I want you to know that I will handle this with Grace, regardless. Whether or not I am watched I will not do again what I did last night – I even went to report my additional consumption to Jasmine, not out of guilt but out of pride in my conduct wherein I had put calories into my system via response. And because they wanted to know. I do not know what Grace looks like through this. My head is not held high, my heart does not feel strong, I feel aghast at the way my life has taken shape when I gaze at the demonstration of what the Universe believes is appropriate for my journey. I actually have not dealt with harder challenges than this. This is a slur on my reputation, my material representation in the world and, I believe, a defamation of character based on so little. I feel betrayed by the nursing staff, the dieticians and Dr Gordon who without consulting me called in the big guns and without asking made judgements. Even when there was the courtesy to ask there was a damnation of a lack of belief in my response. I feel as if now, more than ever, I am labouring under a label that does not fit. It is uncomfortable to wear and horrendous to feel that people saw fit to even try the costume on me for size.

**Input data:**
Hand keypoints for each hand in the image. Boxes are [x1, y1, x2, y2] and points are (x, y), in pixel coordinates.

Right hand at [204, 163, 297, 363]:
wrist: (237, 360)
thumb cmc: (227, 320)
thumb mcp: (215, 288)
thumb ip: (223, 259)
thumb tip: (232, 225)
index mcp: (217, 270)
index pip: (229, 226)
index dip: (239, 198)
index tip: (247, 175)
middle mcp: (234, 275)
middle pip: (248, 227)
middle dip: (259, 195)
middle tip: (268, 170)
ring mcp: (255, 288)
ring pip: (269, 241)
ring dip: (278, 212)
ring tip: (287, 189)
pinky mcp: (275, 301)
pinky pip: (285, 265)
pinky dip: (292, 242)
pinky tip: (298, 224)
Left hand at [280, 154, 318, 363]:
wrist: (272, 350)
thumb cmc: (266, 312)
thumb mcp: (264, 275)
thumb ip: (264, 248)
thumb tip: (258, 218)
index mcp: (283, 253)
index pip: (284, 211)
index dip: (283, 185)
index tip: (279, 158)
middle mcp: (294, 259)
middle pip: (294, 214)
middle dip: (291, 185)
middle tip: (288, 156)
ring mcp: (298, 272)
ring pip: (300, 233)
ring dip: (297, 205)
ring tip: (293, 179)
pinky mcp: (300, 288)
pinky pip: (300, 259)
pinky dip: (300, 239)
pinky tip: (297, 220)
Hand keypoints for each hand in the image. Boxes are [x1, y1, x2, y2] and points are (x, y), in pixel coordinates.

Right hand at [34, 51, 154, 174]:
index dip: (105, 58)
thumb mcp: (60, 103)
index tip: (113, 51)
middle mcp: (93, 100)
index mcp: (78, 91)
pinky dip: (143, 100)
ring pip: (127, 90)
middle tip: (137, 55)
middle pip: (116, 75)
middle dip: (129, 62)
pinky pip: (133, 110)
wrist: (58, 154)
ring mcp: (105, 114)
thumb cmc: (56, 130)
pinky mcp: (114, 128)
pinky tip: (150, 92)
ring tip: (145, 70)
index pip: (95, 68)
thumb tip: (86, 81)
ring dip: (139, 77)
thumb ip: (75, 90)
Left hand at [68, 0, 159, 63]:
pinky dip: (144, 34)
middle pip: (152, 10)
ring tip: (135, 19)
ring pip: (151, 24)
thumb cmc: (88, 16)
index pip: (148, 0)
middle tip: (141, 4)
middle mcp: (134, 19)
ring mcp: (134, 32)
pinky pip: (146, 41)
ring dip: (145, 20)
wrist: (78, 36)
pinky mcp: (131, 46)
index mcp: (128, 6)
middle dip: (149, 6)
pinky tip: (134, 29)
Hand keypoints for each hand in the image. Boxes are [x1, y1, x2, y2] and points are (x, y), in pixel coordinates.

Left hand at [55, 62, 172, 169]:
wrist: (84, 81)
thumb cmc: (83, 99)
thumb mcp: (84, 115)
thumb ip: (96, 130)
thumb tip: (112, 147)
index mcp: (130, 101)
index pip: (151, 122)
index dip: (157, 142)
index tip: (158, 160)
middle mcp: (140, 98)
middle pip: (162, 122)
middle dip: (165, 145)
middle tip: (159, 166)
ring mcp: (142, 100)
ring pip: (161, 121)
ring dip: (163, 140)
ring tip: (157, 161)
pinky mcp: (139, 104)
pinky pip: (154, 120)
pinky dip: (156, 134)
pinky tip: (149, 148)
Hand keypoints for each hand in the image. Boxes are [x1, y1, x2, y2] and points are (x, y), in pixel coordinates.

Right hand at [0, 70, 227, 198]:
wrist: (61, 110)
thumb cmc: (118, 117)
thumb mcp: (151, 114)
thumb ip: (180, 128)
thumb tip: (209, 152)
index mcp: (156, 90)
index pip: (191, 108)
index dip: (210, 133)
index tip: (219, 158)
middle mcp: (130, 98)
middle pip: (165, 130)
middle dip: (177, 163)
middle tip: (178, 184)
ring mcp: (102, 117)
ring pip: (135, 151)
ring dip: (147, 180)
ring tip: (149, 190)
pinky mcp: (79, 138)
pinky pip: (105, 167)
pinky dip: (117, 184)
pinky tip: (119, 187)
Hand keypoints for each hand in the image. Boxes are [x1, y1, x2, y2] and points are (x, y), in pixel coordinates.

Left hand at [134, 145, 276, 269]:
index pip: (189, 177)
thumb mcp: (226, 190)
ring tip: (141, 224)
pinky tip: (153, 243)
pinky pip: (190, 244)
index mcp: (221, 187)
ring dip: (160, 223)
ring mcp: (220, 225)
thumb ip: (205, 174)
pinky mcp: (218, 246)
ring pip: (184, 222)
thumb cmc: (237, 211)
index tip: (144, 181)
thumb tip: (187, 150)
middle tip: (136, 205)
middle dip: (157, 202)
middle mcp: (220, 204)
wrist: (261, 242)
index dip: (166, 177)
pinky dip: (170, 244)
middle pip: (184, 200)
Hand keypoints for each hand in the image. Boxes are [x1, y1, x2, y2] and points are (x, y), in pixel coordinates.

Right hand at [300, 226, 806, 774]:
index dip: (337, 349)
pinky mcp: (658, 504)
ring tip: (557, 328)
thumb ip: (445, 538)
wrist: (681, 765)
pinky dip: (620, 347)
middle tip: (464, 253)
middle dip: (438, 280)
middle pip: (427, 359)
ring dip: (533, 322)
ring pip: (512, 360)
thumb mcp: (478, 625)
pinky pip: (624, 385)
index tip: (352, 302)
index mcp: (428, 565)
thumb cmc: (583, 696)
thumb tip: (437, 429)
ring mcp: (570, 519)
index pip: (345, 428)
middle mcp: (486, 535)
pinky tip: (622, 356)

* * *

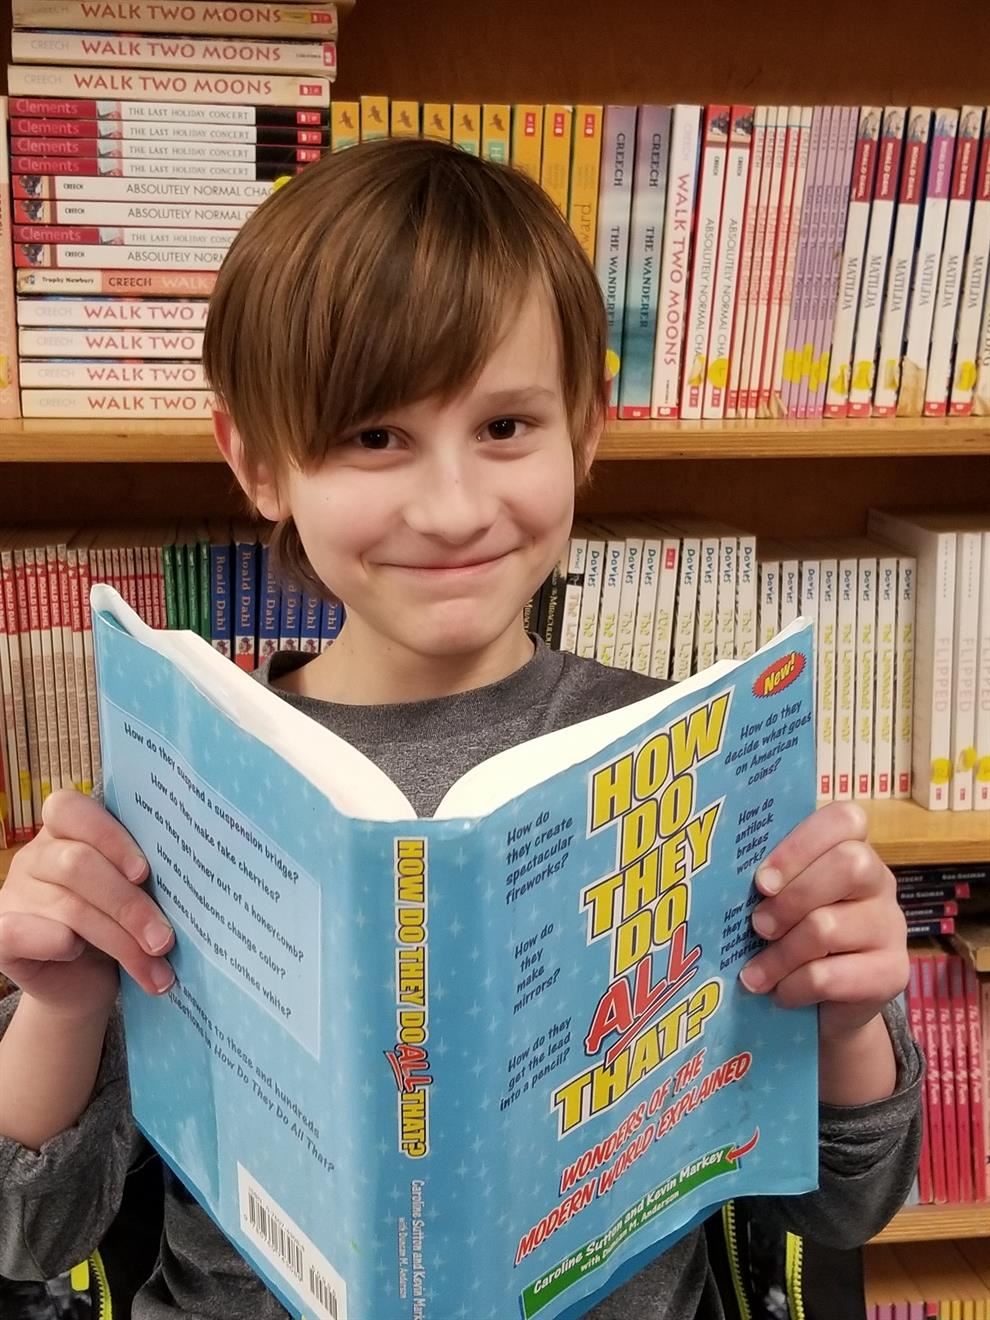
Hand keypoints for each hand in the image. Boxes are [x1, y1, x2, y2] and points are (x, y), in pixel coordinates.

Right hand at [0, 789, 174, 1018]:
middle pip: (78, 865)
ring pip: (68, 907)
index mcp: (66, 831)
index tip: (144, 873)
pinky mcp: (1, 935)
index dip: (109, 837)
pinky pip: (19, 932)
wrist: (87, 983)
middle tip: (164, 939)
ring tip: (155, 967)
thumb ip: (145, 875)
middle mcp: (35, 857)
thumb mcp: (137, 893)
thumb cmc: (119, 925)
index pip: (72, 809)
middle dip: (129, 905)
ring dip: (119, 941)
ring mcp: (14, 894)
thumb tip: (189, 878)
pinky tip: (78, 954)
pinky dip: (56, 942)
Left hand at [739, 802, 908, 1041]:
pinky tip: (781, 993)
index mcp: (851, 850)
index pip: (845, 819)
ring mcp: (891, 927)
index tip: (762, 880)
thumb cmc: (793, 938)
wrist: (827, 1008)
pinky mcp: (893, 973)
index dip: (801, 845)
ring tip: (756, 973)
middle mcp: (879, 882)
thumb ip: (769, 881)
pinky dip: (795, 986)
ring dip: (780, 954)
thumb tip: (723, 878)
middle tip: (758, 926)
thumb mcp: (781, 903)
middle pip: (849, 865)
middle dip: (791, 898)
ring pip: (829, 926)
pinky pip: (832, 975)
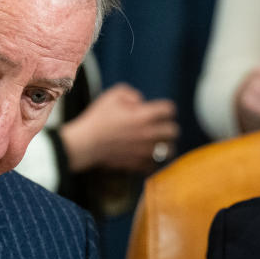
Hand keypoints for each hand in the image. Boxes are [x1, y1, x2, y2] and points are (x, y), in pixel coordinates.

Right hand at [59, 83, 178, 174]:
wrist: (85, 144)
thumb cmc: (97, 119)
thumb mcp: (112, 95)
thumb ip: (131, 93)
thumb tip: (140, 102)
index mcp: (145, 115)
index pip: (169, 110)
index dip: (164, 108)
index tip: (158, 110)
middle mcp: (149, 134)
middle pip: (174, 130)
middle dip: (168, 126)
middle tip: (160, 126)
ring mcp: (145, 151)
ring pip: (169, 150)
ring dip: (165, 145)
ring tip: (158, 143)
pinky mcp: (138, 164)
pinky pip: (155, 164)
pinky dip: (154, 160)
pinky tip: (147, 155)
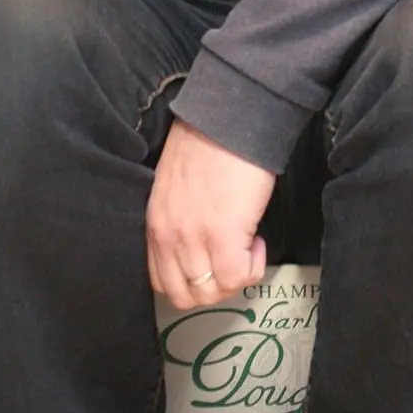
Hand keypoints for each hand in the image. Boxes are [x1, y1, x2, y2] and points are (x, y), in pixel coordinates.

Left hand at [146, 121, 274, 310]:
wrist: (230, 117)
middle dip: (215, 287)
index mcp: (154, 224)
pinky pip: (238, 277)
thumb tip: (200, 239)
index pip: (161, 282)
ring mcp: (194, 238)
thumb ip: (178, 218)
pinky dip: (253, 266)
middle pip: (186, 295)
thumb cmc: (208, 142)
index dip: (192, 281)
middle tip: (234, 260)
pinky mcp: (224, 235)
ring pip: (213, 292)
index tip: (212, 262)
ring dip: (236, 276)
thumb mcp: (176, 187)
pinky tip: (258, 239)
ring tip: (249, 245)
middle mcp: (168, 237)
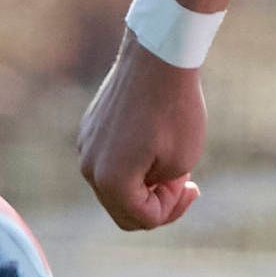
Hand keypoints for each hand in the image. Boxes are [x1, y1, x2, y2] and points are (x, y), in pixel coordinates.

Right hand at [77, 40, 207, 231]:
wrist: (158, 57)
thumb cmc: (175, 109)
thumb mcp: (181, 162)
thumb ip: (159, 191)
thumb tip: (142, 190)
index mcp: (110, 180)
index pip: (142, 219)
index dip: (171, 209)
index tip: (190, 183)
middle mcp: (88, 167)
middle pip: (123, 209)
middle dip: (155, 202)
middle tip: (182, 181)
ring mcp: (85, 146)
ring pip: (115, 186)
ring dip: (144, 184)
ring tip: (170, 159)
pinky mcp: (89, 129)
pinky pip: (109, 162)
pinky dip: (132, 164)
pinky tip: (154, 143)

---

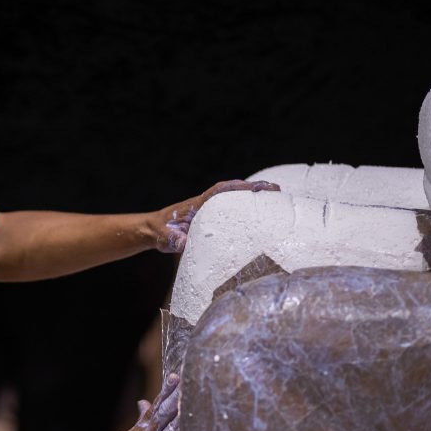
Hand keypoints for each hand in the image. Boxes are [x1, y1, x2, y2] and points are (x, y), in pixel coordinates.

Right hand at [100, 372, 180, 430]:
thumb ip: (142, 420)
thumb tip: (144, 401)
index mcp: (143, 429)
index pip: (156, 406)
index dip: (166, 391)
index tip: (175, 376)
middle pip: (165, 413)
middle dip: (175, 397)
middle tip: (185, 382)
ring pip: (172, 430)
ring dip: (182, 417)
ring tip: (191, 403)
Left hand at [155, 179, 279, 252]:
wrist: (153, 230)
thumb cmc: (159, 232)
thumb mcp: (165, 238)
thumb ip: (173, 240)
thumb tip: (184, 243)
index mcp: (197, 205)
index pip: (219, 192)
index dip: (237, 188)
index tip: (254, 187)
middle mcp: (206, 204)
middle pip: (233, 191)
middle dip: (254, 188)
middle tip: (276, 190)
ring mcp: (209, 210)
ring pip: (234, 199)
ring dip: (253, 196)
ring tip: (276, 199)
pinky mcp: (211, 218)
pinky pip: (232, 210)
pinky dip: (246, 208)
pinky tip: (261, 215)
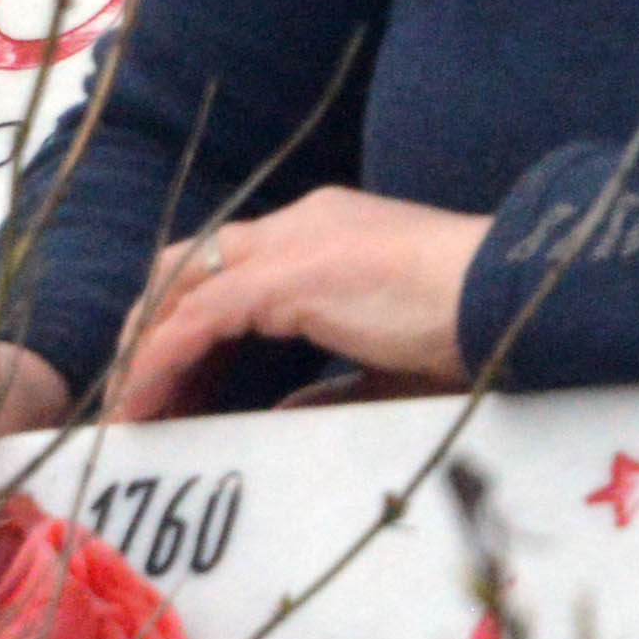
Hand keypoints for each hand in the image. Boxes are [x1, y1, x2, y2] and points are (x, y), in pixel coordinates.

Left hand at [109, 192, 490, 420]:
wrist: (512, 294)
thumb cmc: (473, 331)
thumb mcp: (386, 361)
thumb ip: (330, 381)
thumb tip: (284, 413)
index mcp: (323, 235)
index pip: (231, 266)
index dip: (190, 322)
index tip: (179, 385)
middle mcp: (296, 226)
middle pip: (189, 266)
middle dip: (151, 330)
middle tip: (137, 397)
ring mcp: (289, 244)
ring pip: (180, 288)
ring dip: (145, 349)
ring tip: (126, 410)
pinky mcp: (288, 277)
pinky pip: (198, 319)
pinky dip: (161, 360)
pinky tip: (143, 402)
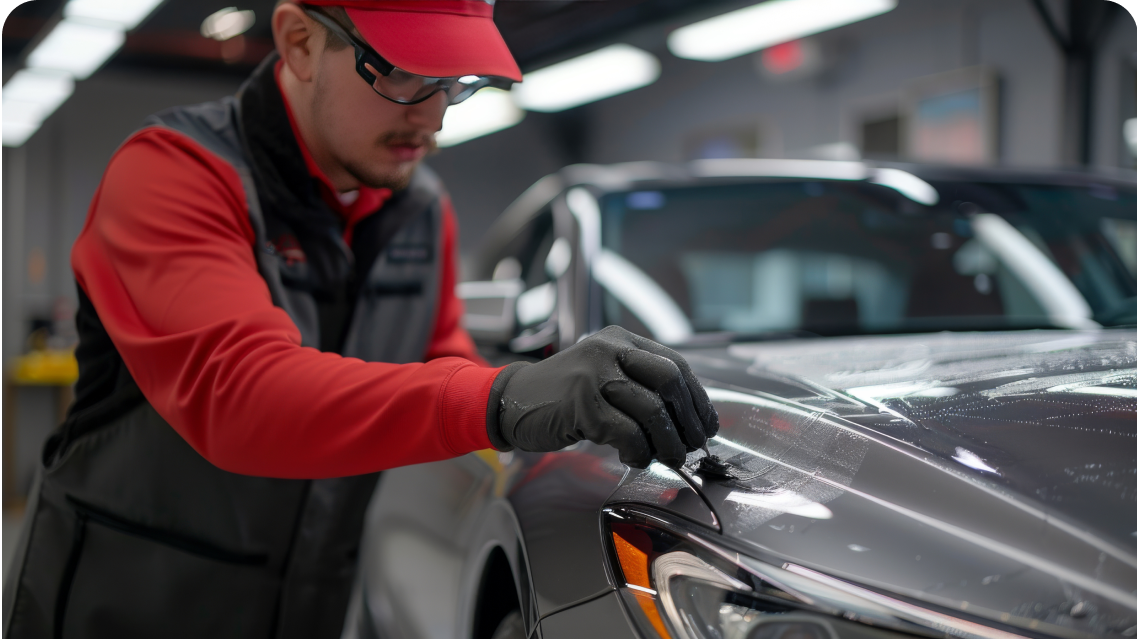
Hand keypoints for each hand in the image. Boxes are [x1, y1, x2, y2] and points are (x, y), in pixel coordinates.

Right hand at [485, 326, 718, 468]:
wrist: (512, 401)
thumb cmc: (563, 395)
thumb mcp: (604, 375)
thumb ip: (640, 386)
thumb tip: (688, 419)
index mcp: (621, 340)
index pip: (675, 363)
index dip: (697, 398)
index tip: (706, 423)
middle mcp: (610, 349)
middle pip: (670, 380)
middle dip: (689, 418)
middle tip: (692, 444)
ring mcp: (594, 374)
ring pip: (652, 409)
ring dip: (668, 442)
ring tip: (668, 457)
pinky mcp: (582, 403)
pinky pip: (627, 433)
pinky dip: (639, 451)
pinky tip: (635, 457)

**Exercise set:**
[a] Translate this sentence from the passage into Spanish: "I actually have not dealt with harder challenges than this."
[b] According to the passage, by whom does the writer feel betrayed?
The records are separate material and have no connection to the passage.

**Answers to each task:**
[a] En realidad, no me he enfrentado a desafíos más difíciles que este.

[b] The nursing staff, the dieticians and Dr Gordon.